# [Directions for this task]
Pictures appear among the records below and must be omitted. Repeat exactly the lines from the line with "vivumen <285, 221, 32, 23>" to the line with "- → blue gefolex <84, 412, 53, 70>", both included.

******

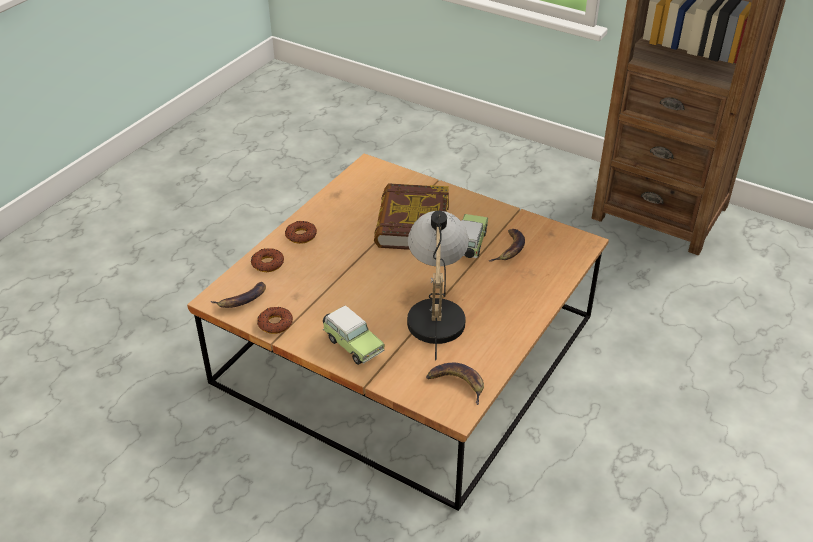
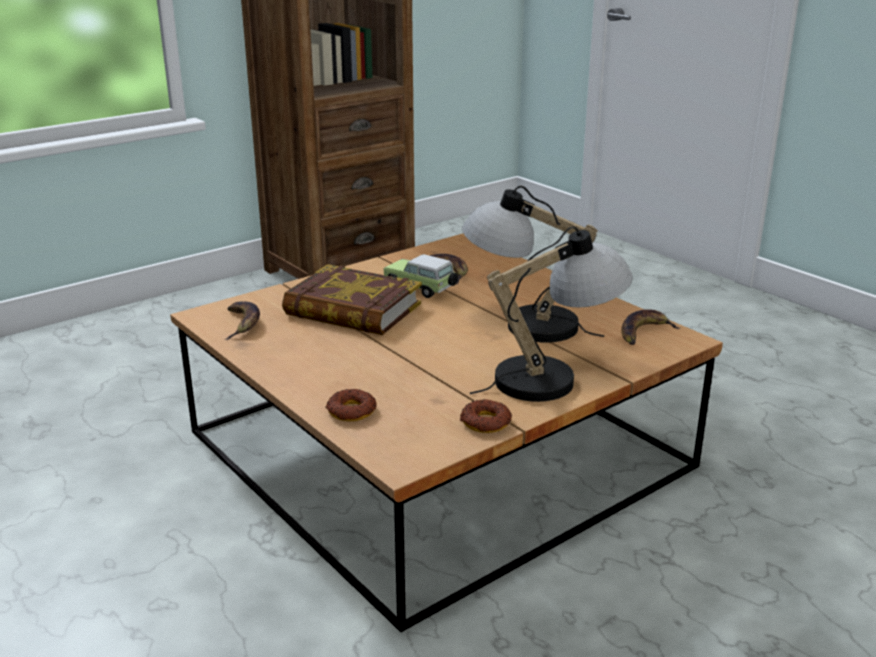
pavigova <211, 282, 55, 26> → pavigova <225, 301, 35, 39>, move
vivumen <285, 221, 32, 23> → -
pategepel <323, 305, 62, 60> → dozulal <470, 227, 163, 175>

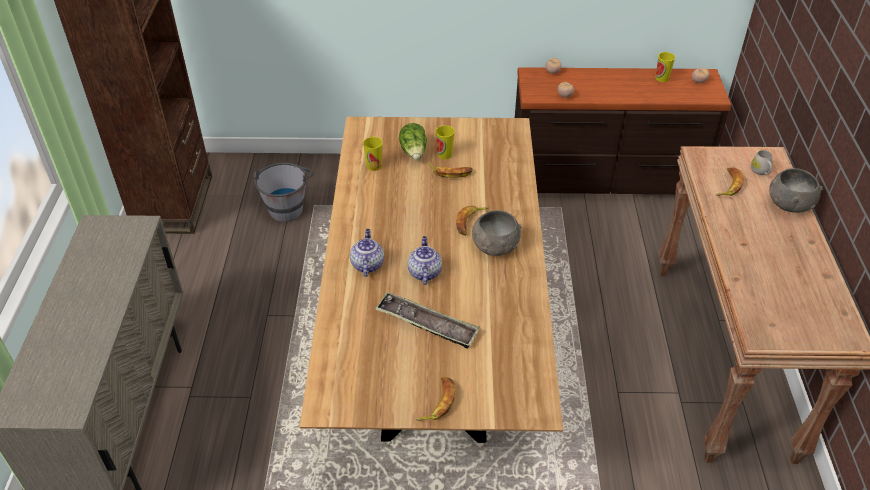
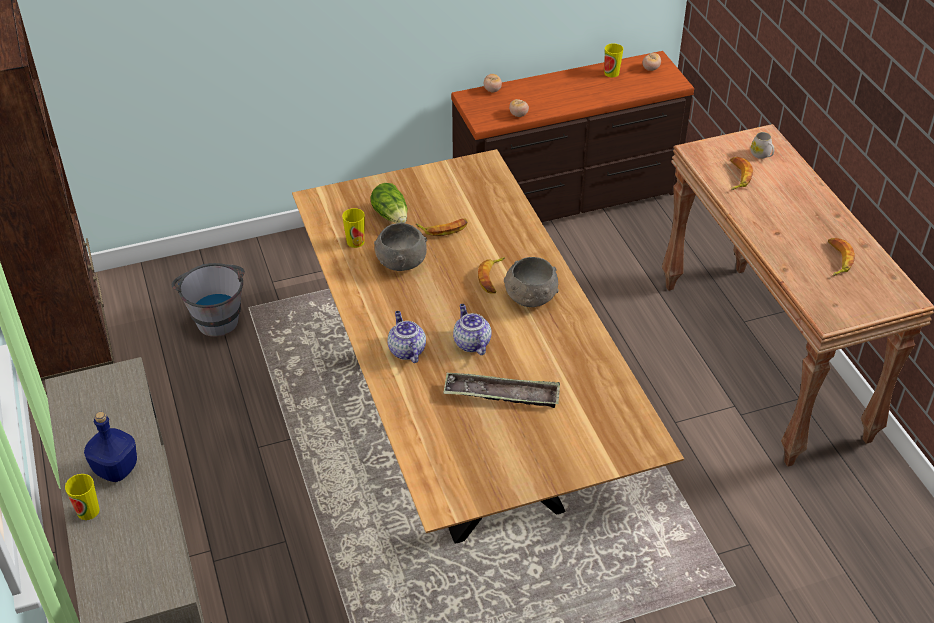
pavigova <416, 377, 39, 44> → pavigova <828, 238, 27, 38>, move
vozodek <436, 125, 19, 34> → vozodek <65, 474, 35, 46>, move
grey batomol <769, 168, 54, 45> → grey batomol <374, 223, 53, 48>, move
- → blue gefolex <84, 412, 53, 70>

******

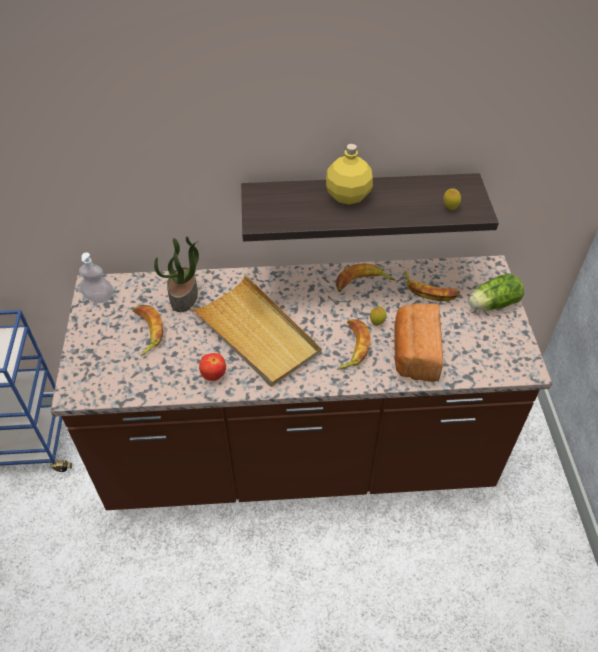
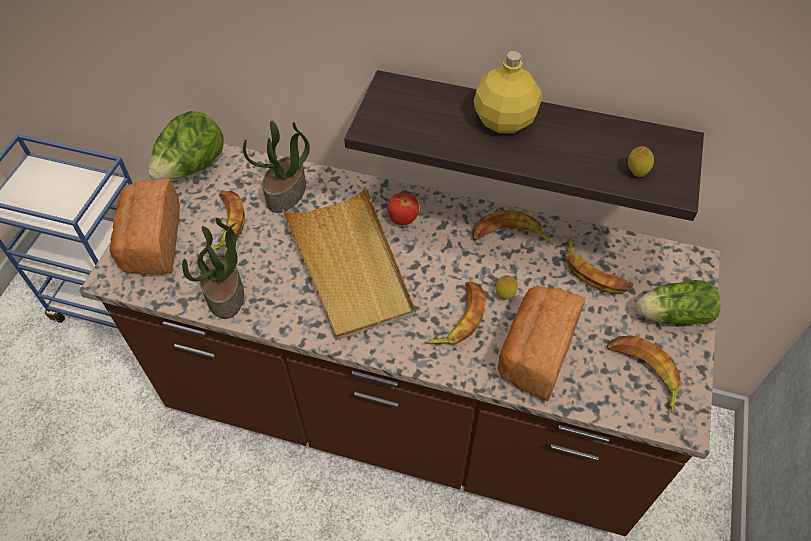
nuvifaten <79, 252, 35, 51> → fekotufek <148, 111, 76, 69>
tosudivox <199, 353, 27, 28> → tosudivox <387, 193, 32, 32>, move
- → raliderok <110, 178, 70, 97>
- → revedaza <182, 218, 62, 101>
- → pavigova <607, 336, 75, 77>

******

# [Task answer]
vivumen <285, 221, 32, 23> → -
pategepel <323, 305, 62, 60> → dozulal <470, 227, 163, 175>

pavigova <416, 377, 39, 44> → pavigova <828, 238, 27, 38>, move
vozodek <436, 125, 19, 34> → vozodek <65, 474, 35, 46>, move
grey batomol <769, 168, 54, 45> → grey batomol <374, 223, 53, 48>, move
- → blue gefolex <84, 412, 53, 70>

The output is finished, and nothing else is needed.